Michael Zwingli said:


> Perhaps the best understanding is that the loan word "ffrind" connotes the sense of one's "pal" or "chum", while "cyfaill" would be used for saying that someone is "a true friend"?



No, this is not the case. You would simply qualify the word ffrind to specify that someone is a particularly good friend, .e.g. ffrind da/ ffrind da iawn.


----------



## Michael Zwingli

Hmmm...I came upon this thread by chance, but having an interest in traditional Celtic culture, I now feel that I want to understand the distinction, if one exists. Are there English synonyms for "friend" which more closely approach the meaning of "ffrind" and "cyfaill"? Or, rather, is it the case that they are synonymous, and that "ffrind", having entered the Welsh language, simply supplanted "cyfaill" in spoken Welsh for only that particular nominal sense while leaving the terms derived from "cyfaill" in place? Would using "cyfaill" for "friend" in speech now be seen as incorrect, or rather as correct but just a bit antiquated? Tegs, I see you are in Ireland. Do you know of any Gaelic cognates to "cyfaill"? I don't know how much cognation there is between a Brythonic and a Goidelic language in this late age. Thanks for your time (I know I have a lot of questions, but this stuff fascinates me).

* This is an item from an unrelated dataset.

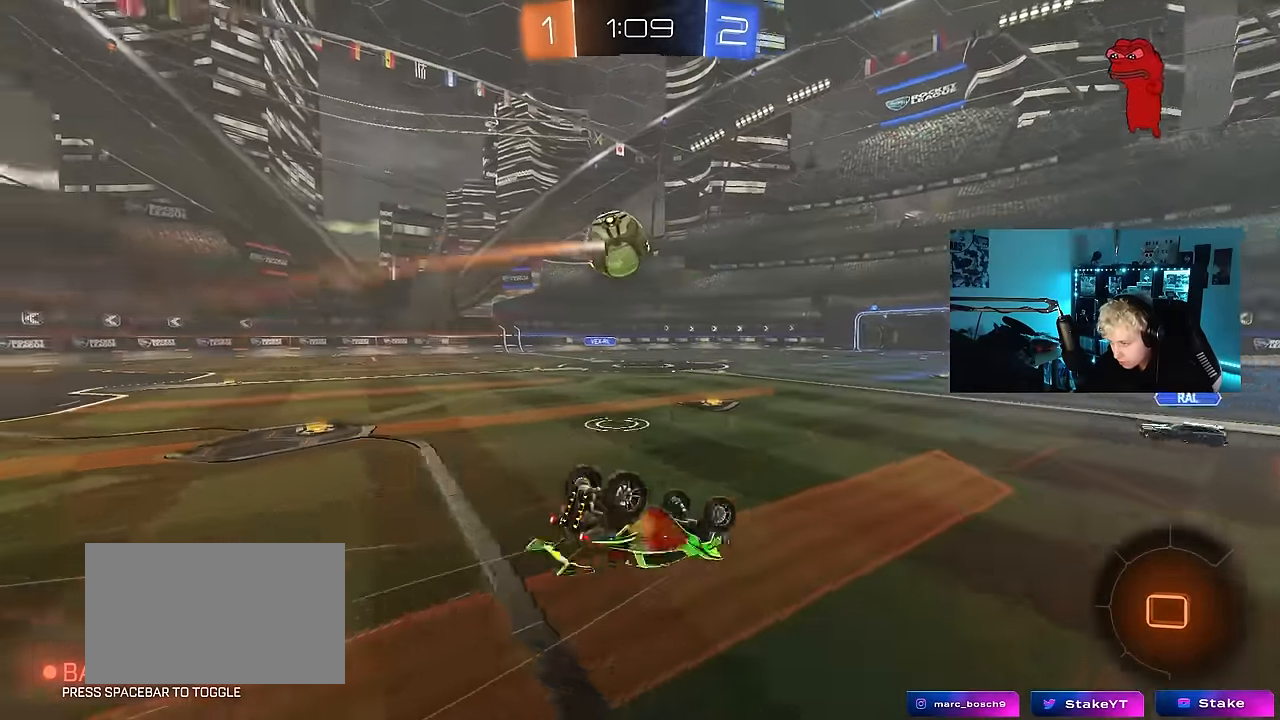
{"keys": ["d", "s"], "mouse": [], "mouse_move": "still", "events": [[34, "s", "up"], [84, "space", "down"], [134, "s", "down"], [267, "space", "up"], [367, "a", "up"], [367, "shift", "up"], [500, "d", "down"]]}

Perhaps "ffrind" came to be used for "friend" in spoken Welsh because of the double meaning of "cyfaill" (either "friend" or "fellow")?


----------



## analeeh

_Cyfaill_ is more formal. I think you might be overthinking the borrowing process - there's nothing particularly surprising about a loanword supplanting one nominal sense in common usage while derivations remain intact. _Cyfaill_ sounds formal or literary or funny - like something someone might say giving a fancy speech or something. Using it in colloquial speech sounds funny. I'm not sure we use it to mean 'fellow' either any more (or that we use 'fellow' much in English either, to be honest).


----------



## Michael Zwingli

analeeh said:


> I'm not sure we use it to mean 'fellow' either any more (or that we use 'fellow' much in English either, to be honest).


Yes...I hear that, although I often try to buck such trends in my own common speech if I regret the loss of a particular word enough to do so. I actually find myself using "fellow" fairly often in speaking ("man" appearing a bit formal when speaking offhandedly and referring to the third person) because I prefer the word to "guy", which is what is commonly used now in the U.S., and, "dude" sounds simply ridiculous most of the time (unless, of course, one is pinching a marijuana cigarette between one's thumb and forefinger). Another example would be that I will use, though quite less often than the aforementioned, "gay" to mean "happy" or 'lighthearted", though as all are aware, that word has come to be used almost exclusively to refer otherwise in our day. Regardless, thanks, analeeh, for "nudging me back on to the rails" as pertains to "cyfaill" and "ffrind".


----------